Un article de Nezumi.

L'Éclair (稲妻 Inazuma ) roman japonais de Fumiko Hayashi, publié en 1937.

Argument

L'Éclair est centré sur le personnage de Kiyoko (23 ans), la plus jeune de trois sœurs. Célibataire, "moderne", rebelle à l'autorité et aux obligations découlant de la tradition, Kiyoko se retrouve en opposition au reste de sa famille et représente le thème de la femme forte.

Kiyoko assiste à la rivalité entre ses deux sœurs. Mitsuko, qui tient un magasin, est trompée par son mari Rohei lequel meurt de façon impromptue. Elle découvre l'existence de sa rivale et de l'enfant "naturel" de cette dernière à ce moment là. Incroyablement passive, elle a tendance à se remettre dans les mains de Kiyoko.
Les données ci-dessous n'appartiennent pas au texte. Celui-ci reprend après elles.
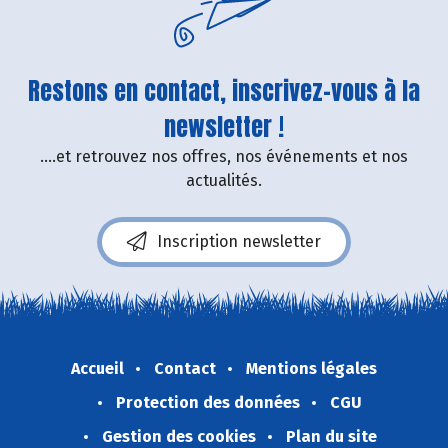
Restons en contact, inscrivez-vous à la
newsletter !
....et retrouvez nos offres, nos événements et nos
actualités.
Inscription newsletter
Accueil
Contact
Mentions légales
Protection des données
CGU
Gestion des cookies
Plan du site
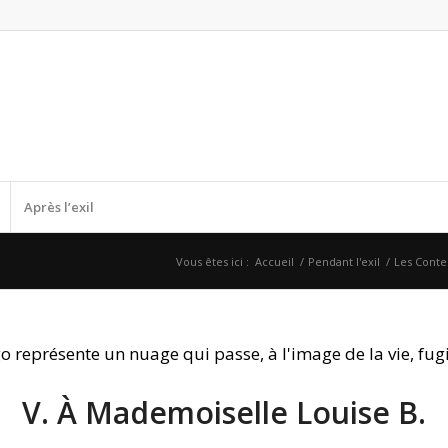
Après l’exil
Vous êtes ici :
Accueil
/
Pendant l'exil
/
Les Conte
V. À Mademoiselle Louise B.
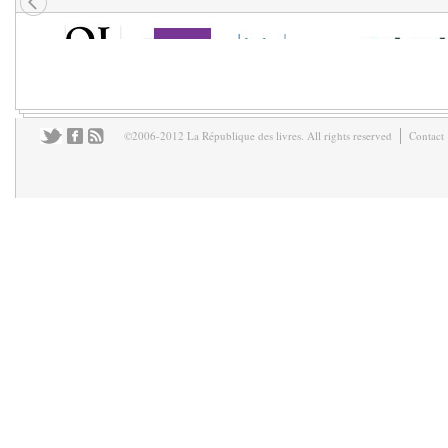
©2006-2012 La République des livres. All rights reserved
Contact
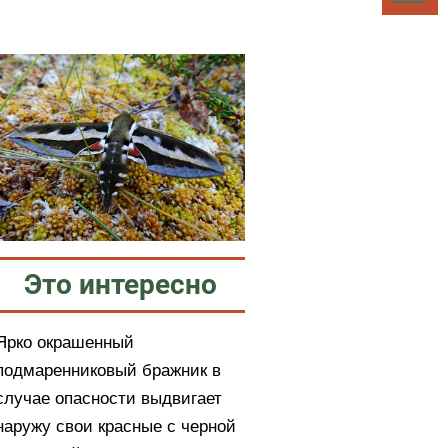
Это интересно
Ярко окрашенный
подмаренниковый бражник в
случае опасности выдвигает
наружу свои красные с черной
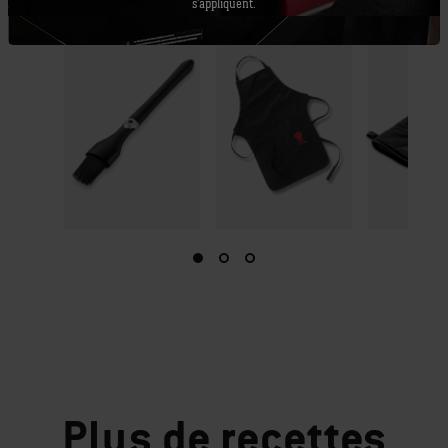
s'appliquent.
Plus
de recettes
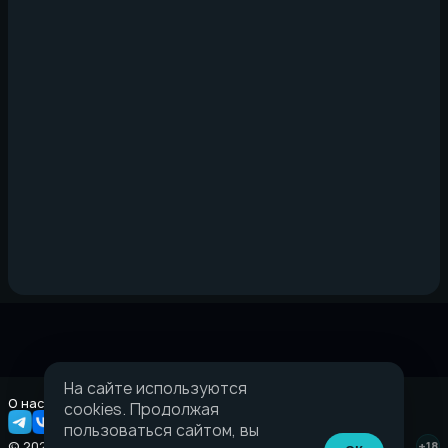
На сайте используются
О нас
Правовая информация
cookies. Продолжая
пользоваться сайтом, вы
© 2026 Taverna.gg
+18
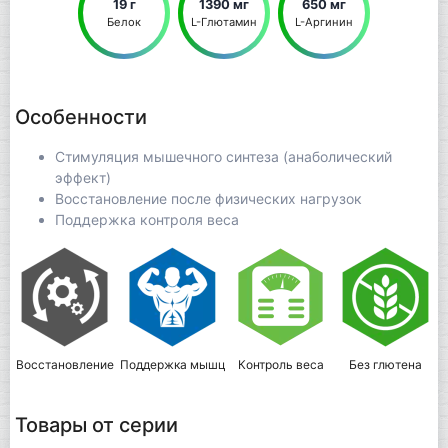
19 г
1390 мг
650 мг
Белок
L-Глютамин
L-Аргинин
Особенности
Стимуляция мышечного синтеза (анаболический
эффект)
Восстановление после физических нагрузок
Поддержка контроля веса
Восстановление
Поддержка мышц
Контроль веса
Без глютена
Б
Товары от серии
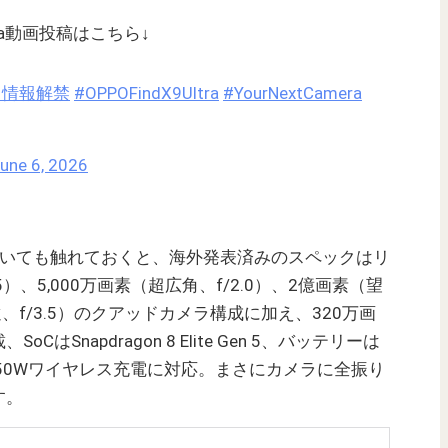
Ultra動画投稿はこちら↓
日情報解禁
#OPPOFindX9Ultra
#YourNextCamera
une 6, 2026
ra自体についても触れておくと、海外発表済みのスペックはリ
）、5,000万画素（超広角、f/2.0）、2億画素（望
望遠、f/3.5）のクアッドカメラ構成に加え、320万画
Snapdragon 8 Elite Gen 5、バッテリーは
有線・50Wワイヤレス充電に対応。まさにカメラに全振り
す。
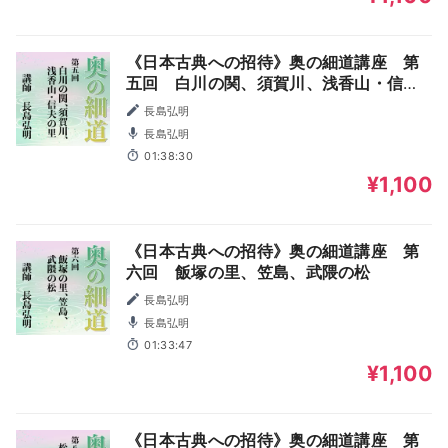
《日本古典への招待》奥の細道講座 第
五回 白川の関、須賀川、浅香山・信夫
の里
長島弘明
長島弘明
01:38:30
¥1,100
《日本古典への招待》奥の細道講座 第
六回 飯塚の里、笠島、武隈の松
長島弘明
長島弘明
01:33:47
¥1,100
《日本古典への招待》奥の細道講座 第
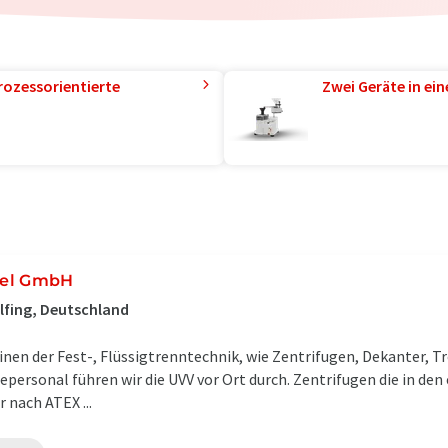
rozessorientierte
Zwei Geräte in ei
del GmbH
lfing, Deutschland
n der Fest-, Flüssigtrenntechnik, wie Zentrifugen, Dekanter, Tr
personal führen wir die UVV vor Ort durch. Zentrifugen die in de
r nach ATEX ...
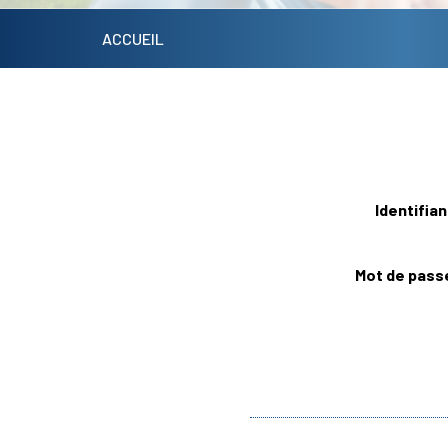
ACCUEIL
Actualités
Identifian
Centre de Culture(s) et de
Connaissances (3C)
Mot de pass
Les 24h de St Jo
Pastorale
Infos pratiques
Restauration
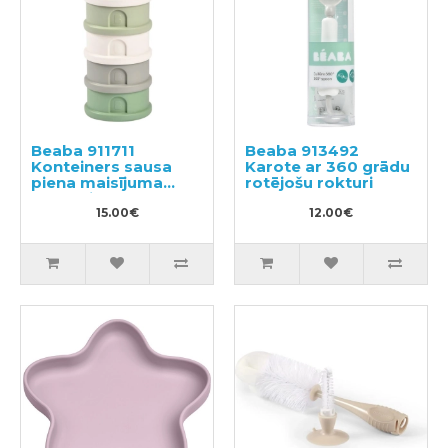
Beaba 911711
Beaba 913492
Konteiners sausa
Karote ar 360 grādu
piena maisījuma
rotējošu rokturi
dozētajs
15.00€
12.00€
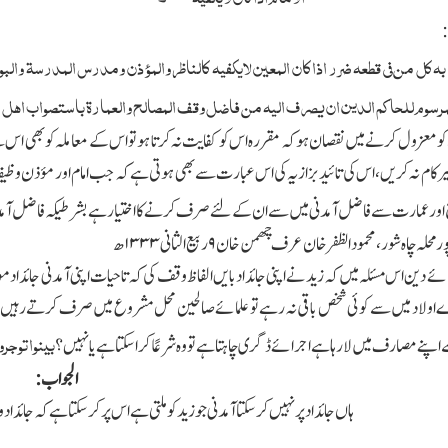
:
بہ کل من فی قطعہ ضرر اذا کان المعین لایکفیہ کالناظر والمؤذن ومدرس المدرسۃ والبواب 
مرسوم للحاکم الدین ان یصرف الیہ من فاضل وقف المصالح والعمارۃ باستصواب اھل ال
ومعزول کرنے میں نقصان ہوکہ مقررہ اس کو کفایت نہ کرتا ہو تو اس کے معاملہ کو بھی 
غیر کام نہ کریں،اس کی تائید بزازیہ کی اس عبارت سے بھی ہوتی ہے کہ جب امام اور مؤذن وظیف
ر عمارت سے فاضل آمدنی میں سے ان کےلئے صرف کرنے کااختیار ہے بشرطیکہ فاضل آمدنی
پور محلہ چاہ شور،محمود الظفر خان عرف چھمن خان
۹
ربیع الثانی
۱۳۳۳
ھ
مائے دین اس مسئلہ میں کہ زید نے اپنی جائداد بایں الفاظ وقف کی کہ تاحیات اپنی آمدنی جائ
اد میں سے کوئی شخص باقی نہ رہے تو علمائے صالحین محل مشروع میں صرف کرتے رہیں،ا
بینوا توجرو
 اپنے مصارف میں لارہا ہے اجرائے ڈگری چاہتا ہے تو وہ شرعًا کراسکتا ہے یانہیں؟
الجواب:
ہاں جائداد پر نہیں کرسکتا آمدنی جو زید کو ملتی ہے اس پر کرسکتا ہے کہ جائ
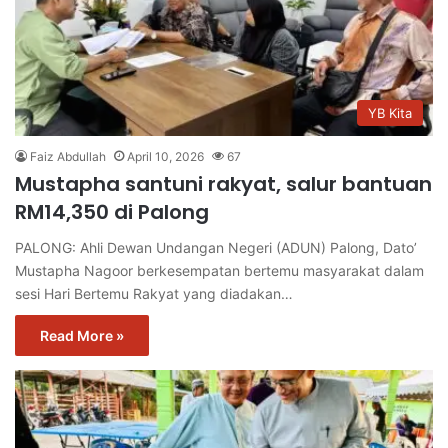
YB Kita
Faiz Abdullah
April 10, 2026
67
Mustapha santuni rakyat, salur bantuan
RM14,350 di Palong
PALONG: Ahli Dewan Undangan Negeri (ADUN) Palong, Dato’
Mustapha Nagoor berkesempatan bertemu masyarakat dalam
sesi Hari Bertemu Rakyat yang diadakan…
Read More »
L'autre sœur, Nuiko, trompe son mari Riyuzo et affiche une méchanceté permanente ainsi qu'un arrivisme qui va la pousser à de basses manœuvres. Le frère, Kasuke, au chômage et handicapé par une blessure de guerre ("Quand guériras-tu de ta guerre d'Asie du Sud ?" lui demande sa mère), se montre poltron et buveur. Quant à la mère, mariée quatre fois (les quatre enfants sont tous nés de pères différents), elle aussi affiche une grande passivité.

La jeune maitresse fait montre d'une grande humilité et ne demande qu'à s'incliner devant l'urne funéraire de Rohei, ce que refuse de lui accorder Mitsuko. Mais à la deuxième rencontre, la maîtresse, chez elle, réclame de Mitsuko 200 000 yens afin de pouvoir élever l'enfant naturel de Rohei est beaucoup plus tendue.
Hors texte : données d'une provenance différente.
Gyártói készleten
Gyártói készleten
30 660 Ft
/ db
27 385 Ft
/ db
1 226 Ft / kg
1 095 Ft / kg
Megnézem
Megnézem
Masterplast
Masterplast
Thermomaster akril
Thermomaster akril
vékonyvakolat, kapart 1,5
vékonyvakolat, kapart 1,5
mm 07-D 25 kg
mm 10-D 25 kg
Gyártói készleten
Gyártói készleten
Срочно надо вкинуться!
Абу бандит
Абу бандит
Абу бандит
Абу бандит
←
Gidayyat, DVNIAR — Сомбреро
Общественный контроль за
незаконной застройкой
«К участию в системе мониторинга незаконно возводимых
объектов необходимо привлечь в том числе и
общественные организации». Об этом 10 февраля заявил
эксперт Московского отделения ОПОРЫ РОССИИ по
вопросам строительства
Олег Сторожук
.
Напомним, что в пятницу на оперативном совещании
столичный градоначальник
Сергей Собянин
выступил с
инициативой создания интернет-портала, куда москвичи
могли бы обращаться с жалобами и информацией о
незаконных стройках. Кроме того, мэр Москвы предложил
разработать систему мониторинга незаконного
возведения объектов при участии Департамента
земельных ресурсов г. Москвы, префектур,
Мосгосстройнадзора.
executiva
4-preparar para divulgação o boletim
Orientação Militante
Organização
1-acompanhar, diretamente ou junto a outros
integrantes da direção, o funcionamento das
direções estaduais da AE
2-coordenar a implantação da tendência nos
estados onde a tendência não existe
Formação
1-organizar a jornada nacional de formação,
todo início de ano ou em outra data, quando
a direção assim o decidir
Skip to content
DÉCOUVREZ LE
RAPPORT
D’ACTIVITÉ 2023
Face à la jeune femme aussi têtue que douce, Mitsuko, désemparée, est prête à tout accepter et ne doit qu'à la fermeté de Kiyoko de ne pas céder. Les trois femmes montrent une telle humanité dans toutes ses composantes, à savoir positives comme négatives, que la traditionnelle frontière entre "bien" et "mal" vole en éclat.
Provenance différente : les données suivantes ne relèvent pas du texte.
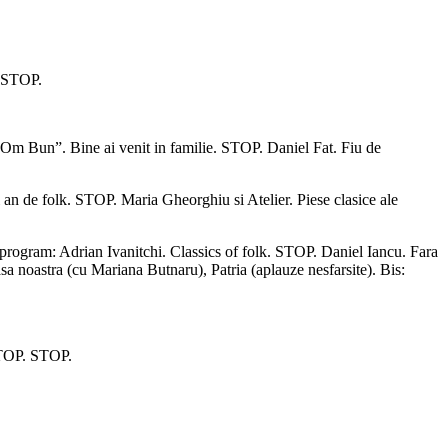
. STOP.
a “Om Bun”. Bine ai venit in familie. STOP. Daniel Fat. Fiu de
i an de folk. STOP. Maria Gheorghiu si Atelier. Piese clasice ale
n program: Adrian Ivanitchi. Classics of folk. STOP. Daniel Iancu. Fara
asa noastra (cu Mariana Butnaru), Patria (aplauze nesfarsite). Bis:
!STOP. STOP.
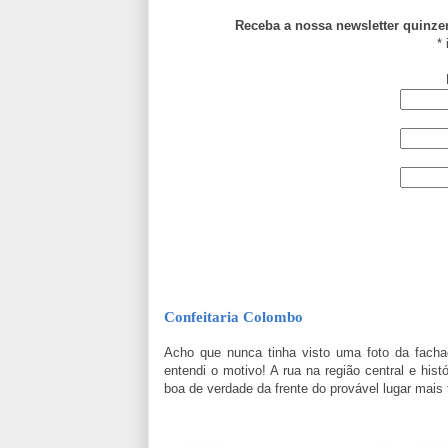
Receba a nossa newsletter quinz
*
i
Confeitaria Colombo
Acho que nunca tinha visto uma foto da facha
entendi o motivo! A rua na região central e hist
boa de verdade da frente do provável lugar mais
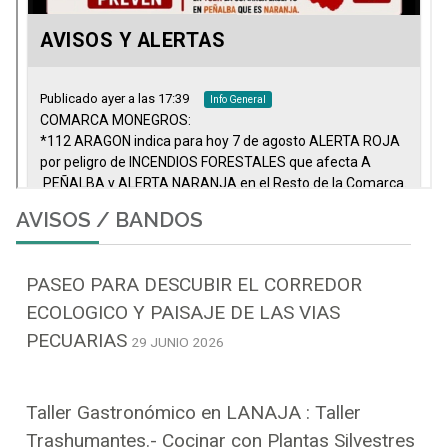
AVISOS / BANDOS
PASEO PARA DESCUBIR EL CORREDOR
ECOLOGICO Y PAISAJE DE LAS VIAS
PECUARIAS
29 JUNIO 2026
Taller Gastronómico en LANAJA : Taller
Trashumantes.- Cocinar con Plantas Silvestres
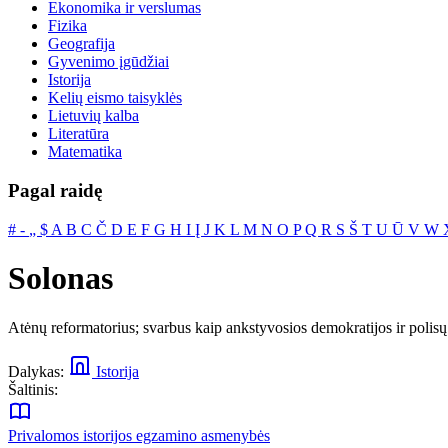
Ekonomika ir verslumas
Fizika
Geografija
Gyvenimo įgūdžiai
Istorija
Kelių eismo taisyklės
Lietuvių kalba
Literatūra
Matematika
Pagal raidę
#
‐
„
$
A
B
C
Č
D
E
F
G
H
I
Į
J
K
L
M
N
O
P
Q
R
S
Š
T
U
Ū
V
W
Solonas
Atėnų reformatorius; svarbus kaip ankstyvosios demokratijos ir polisų
Dalykas:
Istorija
Šaltinis:
Privalomos istorijos egzamino asmenybės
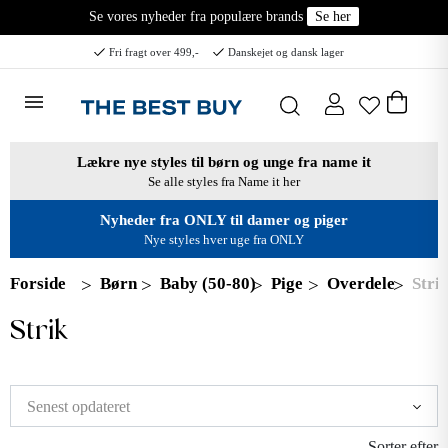
Se vores nyheder fra populære brands
Se her
Fri fragt over 499,-
Danskejet og dansk lager
Lækre nye styles til børn og unge fra name it
Se alle styles fra Name it her
Nyheder fra ONLY til damer og piger
Nye styles hver uge fra ONLY
Forside
Børn
Baby (50-80)
Pige
Overdele
Stri
Strik
Sorter efter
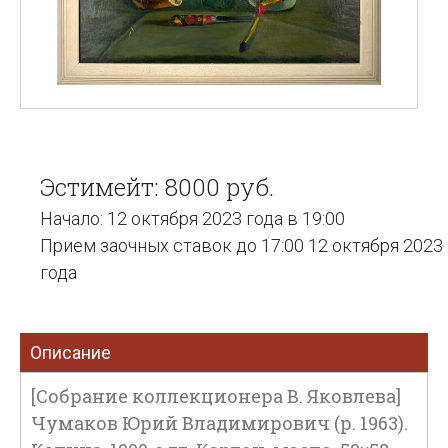
Эстимейт: 8000 руб.
Начало: 12 октября 2023 года в 19:00
Прием заочных ставок до 17:00 12 октября 2023
года
Описание
[Собрание коллекционера В. Яковлева]
Чумаков Юрий Владимирович (р. 1963).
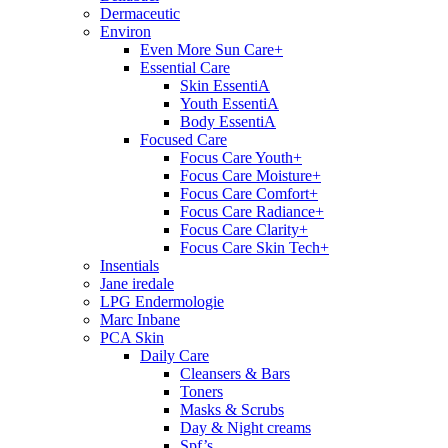
Dermaceutic
Environ
Even More Sun Care+
Essential Care
Skin EssentiA
Youth EssentiA
Body EssentiA
Focused Care
Focus Care Youth+
Focus Care Moisture+
Focus Care Comfort+
Focus Care Radiance+
Focus Care Clarity+
Focus Care Skin Tech+
Insentials
Jane iredale
LPG Endermologie
Marc Inbane
PCA Skin
Daily Care
Cleansers & Bars
Toners
Masks & Scrubs
Day & Night creams
Spf’s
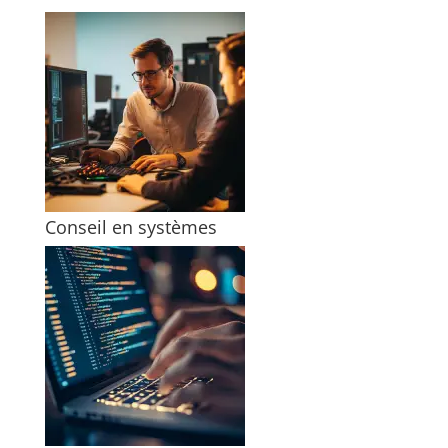
Conseil en systèmes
Entre Kiyoko et sa mère éclate une scène violente, face aux reproches très véhéments de la première ("Tu vis ta vie passivement. Alors tous tes enfants en font autant, c'est la gabegie", "On est nés comme des chats ou des chiens de rencontre fortuite"), la seconde courbe l'échine comme elle n'a jamais cessé de le faire toute sa vie durant et verse des larmes plus d'épuisement que de réelle amertume.

Mais la mère et la fille finissent par retrouver le sourire dans une réelle réconciliation.